Les scientifiques ont identifié les origines de la couleur bleue dans l'une des peintures de Jackson Pollock avec un peu d'aide de la chimie, confirmant pour la première fois que l'expressionniste abstrait a utilisé un pigment synthétique vibrant connu sous le nom de bleu de manganèse.
« Numéro 1A, 1948, » Présentation du style classique de Pollock: la peinture a été coulée et éclaboussée sur la toile, créant une œuvre vive et multicolore. Pollock a même donné à la pièce une touche personnelle, ajoutant ses empreintes de mains près du sommet.
La peinture, actuellement exposée au Musée d'art moderne de New York, mesure près de 9 pieds (2,7 mètres) de large. Les scientifiques avaient précédemment caractérisé les rouges et les jaunes éclaboussés à travers la toile, mais la source du riche bleu turquoise s'est avéré insaisissable.
Dans une nouvelle étude, les chercheurs ont pris des raclures de la peinture bleue et ont utilisé des lasers pour disperser la lumière et mesurer la façon dont les molécules de la peinture ont vibré.
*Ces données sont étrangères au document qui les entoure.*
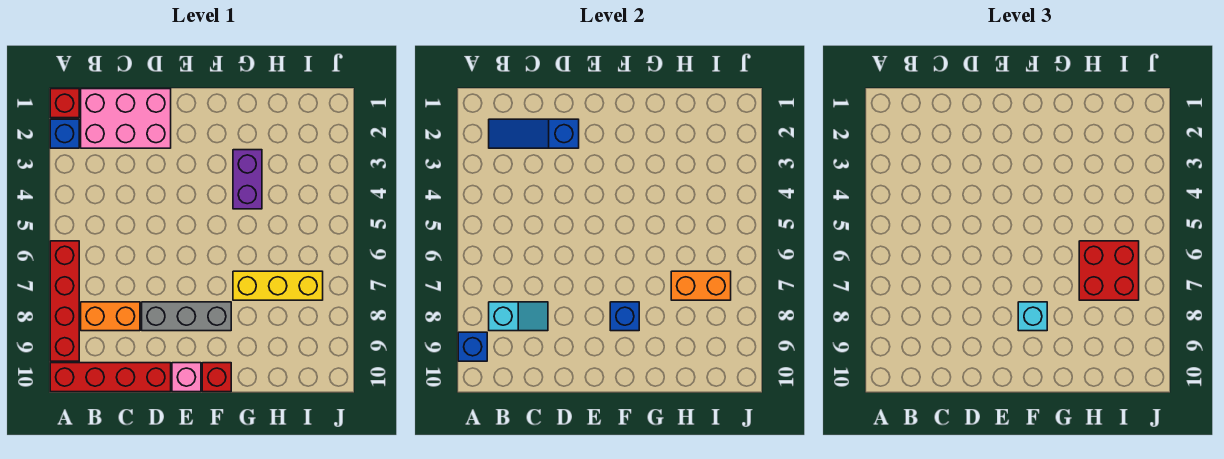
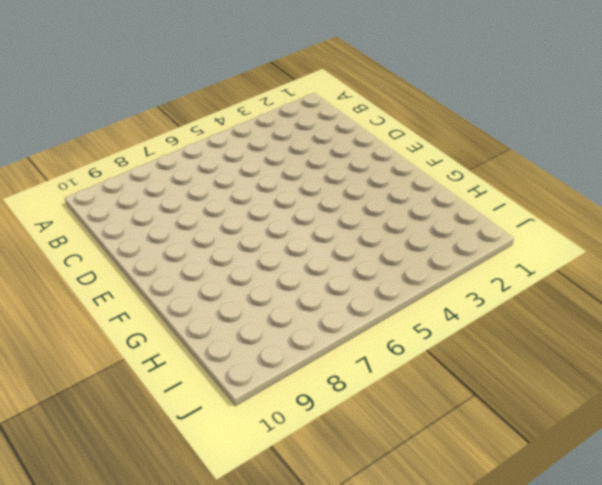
none -> red brick A1 level 1
none -> blue brick A2 level 1
none -> red brick A6:A9 level 1

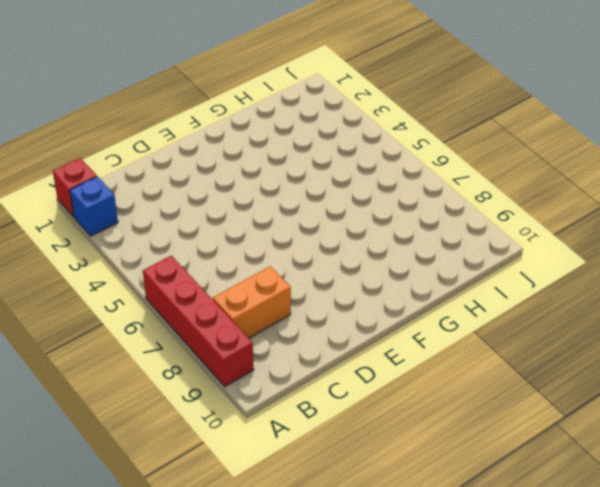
none -> red brick A10:D10 level 1
none -> pink brick B1:D2 level 1
none -> grey brick D8:F8 level 1

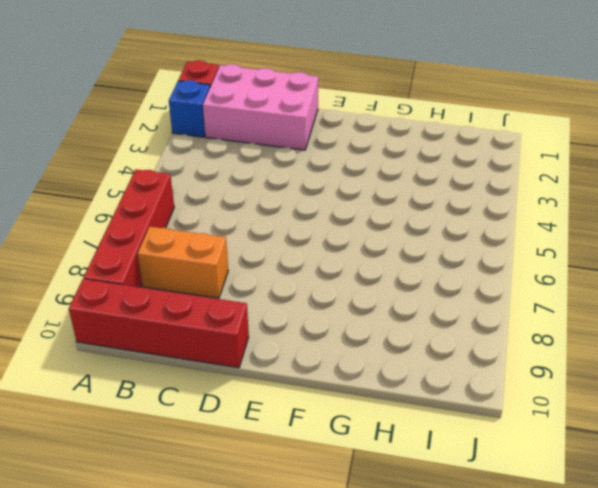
none -> grey brick D8:F8 level 1
none -> pink brick E10 level 1
none -> red brick F10 level 1

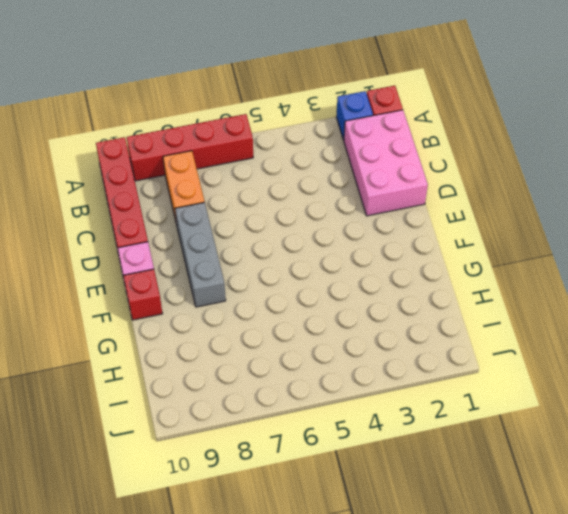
none -> purple brick G3:G4 level 1
none -> yellow brick G7:I7 level 1
none -> blue brick A9 level 2

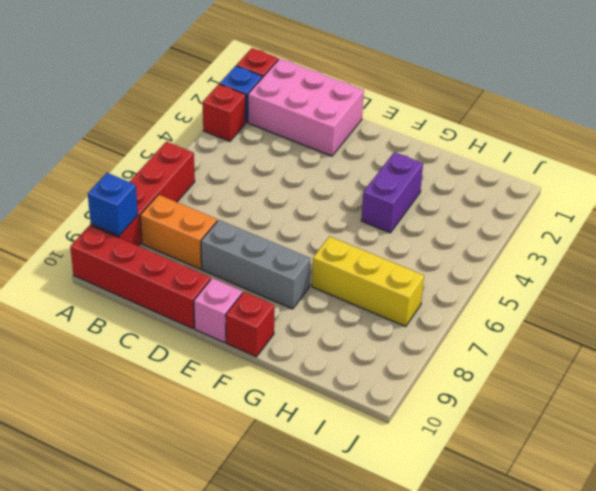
red brick A3 level 1 -> none
none -> blue slope B2:D2 level 2 top D
none -> cyan slope B8:C8 level 2 top B
none -> blue brick F8 level 2

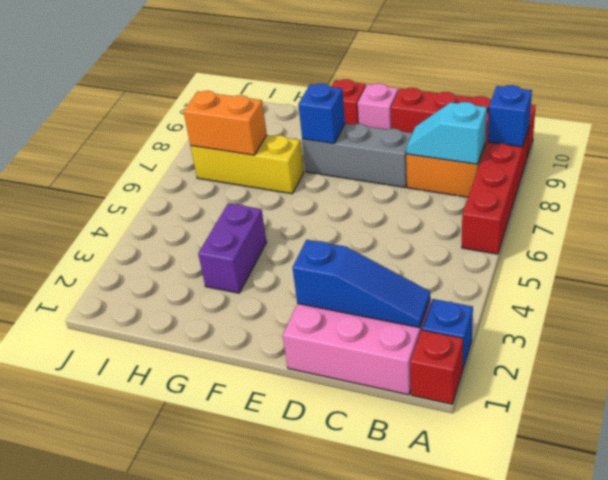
none -> cyan brick F8 level 3
none -> red brick H6:I7 level 3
Cela leur a donné une empreinte chimique unique pour la couleur, qu'ils ont identifiée en bleu manganèse.
L'analyse, publiée lundi dans la revue Actes de l'Académie nationale des sciencesest la première preuve confirmée de Pollock en utilisant ce bleu spécifique.

« C'est vraiment intéressant de comprendre d'où vient une couleur frappante au niveau moléculaire, » Ledit co-auteur de l'étude Edward Solomon avec l'Université de Stanford.
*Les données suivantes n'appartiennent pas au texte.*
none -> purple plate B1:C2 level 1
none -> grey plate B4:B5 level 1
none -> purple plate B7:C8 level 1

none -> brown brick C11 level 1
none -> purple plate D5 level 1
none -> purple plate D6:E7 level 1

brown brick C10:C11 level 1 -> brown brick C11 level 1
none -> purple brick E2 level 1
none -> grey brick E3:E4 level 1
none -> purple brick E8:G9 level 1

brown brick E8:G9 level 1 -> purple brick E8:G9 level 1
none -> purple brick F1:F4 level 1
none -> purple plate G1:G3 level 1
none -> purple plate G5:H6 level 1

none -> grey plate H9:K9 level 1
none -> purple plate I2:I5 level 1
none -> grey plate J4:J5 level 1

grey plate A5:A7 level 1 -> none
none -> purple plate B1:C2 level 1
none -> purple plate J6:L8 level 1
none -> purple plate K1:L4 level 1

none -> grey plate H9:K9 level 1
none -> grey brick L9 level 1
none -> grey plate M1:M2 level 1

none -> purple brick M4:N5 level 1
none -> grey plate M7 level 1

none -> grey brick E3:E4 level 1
Le bleu de manganèse pigmentaire était autrefois utilisé par les artistes, ainsi que pour colorer le ciment pour les piscines. Il a été supprimé dans les années 1990 en raison de préoccupations environnementales.
Des recherches antérieures avaient suggéré que la turquoise du tableau pourrait en effet être cette couleur, mais la nouvelle étude le confirme en utilisant des échantillons de la toile, a déclaré Gene Hall de l'Université Rutgers, qui a étudié les peintures de Pollock et n'a pas été impliqué dans la découverte.
« Je suis assez convaincu que ce pourrait être du bleu manganèse, » Dit Hall.
Les chercheurs sont également allés plus loin, inspectant la structure chimique du pigment pour comprendre comment il produit une teinte aussi dynamique.
Les scientifiques étudient la composition chimique des fournitures artistiques pour conserver les vieilles peintures et attraper des contrefaçons. Ils peuvent prélever des échantillons plus spécifiques des peintures de Pollock car il a souvent versé directement sur la toile au lieu de mélanger les peintures sur une palette au préalable.
Pour résoudre ce mystère artistique, les chercheurs ont exploré la peinture à l'aide de divers outils scientifiques – de façon similaire à la façon dont Pollock alternerait ses propres méthodes, la peinture dégoulinant à l'aide d'un bâton ou l'utiliser directement à partir de la boîte.
Alors que l'œuvre de l'artiste peut sembler chaotique, Pollock a rejeté cette interprétation. Il a vu son travail comme méthodique, a déclaré le co-auteur de l'étude Abed Haddad, un scientifique adjoint de la conservation au Musée d'art moderne.
« En fait, je vois beaucoup de similitudes entre la façon dont nous avons travaillé et la façon dont Jackson Pollock a travaillé sur la peinture, » Haddad a déclaré.